_Exercise objective_
Write out, unchanged, the stretch of the records from the start through the line containing "prodotto budget come questo.", both ends included.

_Data for this task_
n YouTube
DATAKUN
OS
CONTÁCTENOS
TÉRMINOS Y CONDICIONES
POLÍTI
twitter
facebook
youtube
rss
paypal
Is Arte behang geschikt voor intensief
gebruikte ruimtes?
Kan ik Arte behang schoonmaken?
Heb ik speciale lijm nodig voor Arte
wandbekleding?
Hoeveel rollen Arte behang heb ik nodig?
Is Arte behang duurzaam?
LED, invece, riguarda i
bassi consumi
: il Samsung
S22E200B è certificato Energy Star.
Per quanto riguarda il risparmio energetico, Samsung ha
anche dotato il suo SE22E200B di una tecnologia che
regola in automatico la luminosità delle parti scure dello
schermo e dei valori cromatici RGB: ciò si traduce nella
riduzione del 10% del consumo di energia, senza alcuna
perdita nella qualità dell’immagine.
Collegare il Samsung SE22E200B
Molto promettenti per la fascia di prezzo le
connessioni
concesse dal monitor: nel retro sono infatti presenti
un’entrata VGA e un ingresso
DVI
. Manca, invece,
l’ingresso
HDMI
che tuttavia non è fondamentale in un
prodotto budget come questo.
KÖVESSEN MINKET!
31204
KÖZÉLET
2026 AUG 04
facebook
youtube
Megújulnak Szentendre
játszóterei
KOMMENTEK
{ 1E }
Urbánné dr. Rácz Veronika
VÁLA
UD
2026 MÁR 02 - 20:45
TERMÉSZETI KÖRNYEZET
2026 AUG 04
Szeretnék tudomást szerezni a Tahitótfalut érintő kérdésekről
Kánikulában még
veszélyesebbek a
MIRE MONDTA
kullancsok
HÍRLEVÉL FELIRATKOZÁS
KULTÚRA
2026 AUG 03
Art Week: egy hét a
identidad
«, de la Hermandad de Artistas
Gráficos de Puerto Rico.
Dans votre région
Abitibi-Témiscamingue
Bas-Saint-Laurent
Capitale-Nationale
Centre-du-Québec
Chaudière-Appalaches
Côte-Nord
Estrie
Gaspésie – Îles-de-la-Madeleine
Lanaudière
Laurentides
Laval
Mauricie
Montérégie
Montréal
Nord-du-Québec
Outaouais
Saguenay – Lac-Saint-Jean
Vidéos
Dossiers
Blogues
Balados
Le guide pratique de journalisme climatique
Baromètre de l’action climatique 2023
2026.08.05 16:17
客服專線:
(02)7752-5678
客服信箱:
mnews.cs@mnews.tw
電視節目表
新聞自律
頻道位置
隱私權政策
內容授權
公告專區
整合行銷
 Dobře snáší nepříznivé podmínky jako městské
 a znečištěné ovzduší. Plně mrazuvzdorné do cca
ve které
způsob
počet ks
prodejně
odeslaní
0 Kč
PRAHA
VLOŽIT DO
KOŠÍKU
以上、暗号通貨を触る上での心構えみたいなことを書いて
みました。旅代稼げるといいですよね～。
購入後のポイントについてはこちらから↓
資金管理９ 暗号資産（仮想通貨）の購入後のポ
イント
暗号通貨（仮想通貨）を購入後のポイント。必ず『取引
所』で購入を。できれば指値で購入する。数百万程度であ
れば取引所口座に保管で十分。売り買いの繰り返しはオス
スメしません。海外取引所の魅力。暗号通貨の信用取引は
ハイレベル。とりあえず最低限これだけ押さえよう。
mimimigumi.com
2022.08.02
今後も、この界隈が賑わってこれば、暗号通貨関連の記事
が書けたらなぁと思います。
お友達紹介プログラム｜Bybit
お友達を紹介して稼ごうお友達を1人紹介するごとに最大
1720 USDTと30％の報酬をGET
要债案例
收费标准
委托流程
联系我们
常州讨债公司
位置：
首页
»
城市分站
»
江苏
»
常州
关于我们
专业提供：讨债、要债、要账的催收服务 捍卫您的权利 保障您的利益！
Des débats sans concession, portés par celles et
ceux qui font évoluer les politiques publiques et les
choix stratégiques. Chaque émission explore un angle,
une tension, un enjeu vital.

_Result of this task_
n YouTube
DATAKUN
OS
CONTÁCTENOS
TÉRMINOS Y CONDICIONES
POLÍTI
twitter
facebook
youtube
rss
paypal
Is Arte behang geschikt voor intensief
gebruikte ruimtes?
Kan ik Arte behang schoonmaken?
Heb ik speciale lijm nodig voor Arte
wandbekleding?
Hoeveel rollen Arte behang heb ik nodig?
Is Arte behang duurzaam?
LED, invece, riguarda i
bassi consumi
: il Samsung
S22E200B è certificato Energy Star.
Per quanto riguarda il risparmio energetico, Samsung ha
anche dotato il suo SE22E200B di una tecnologia che
regola in automatico la luminosità delle parti scure dello
schermo e dei valori cromatici RGB: ciò si traduce nella
riduzione del 10% del consumo di energia, senza alcuna
perdita nella qualità dell’immagine.
Collegare il Samsung SE22E200B
Molto promettenti per la fascia di prezzo le
connessioni
concesse dal monitor: nel retro sono infatti presenti
un’entrata VGA e un ingresso
DVI
. Manca, invece,
l’ingresso
HDMI
che tuttavia non è fondamentale in un
prodotto budget come questo.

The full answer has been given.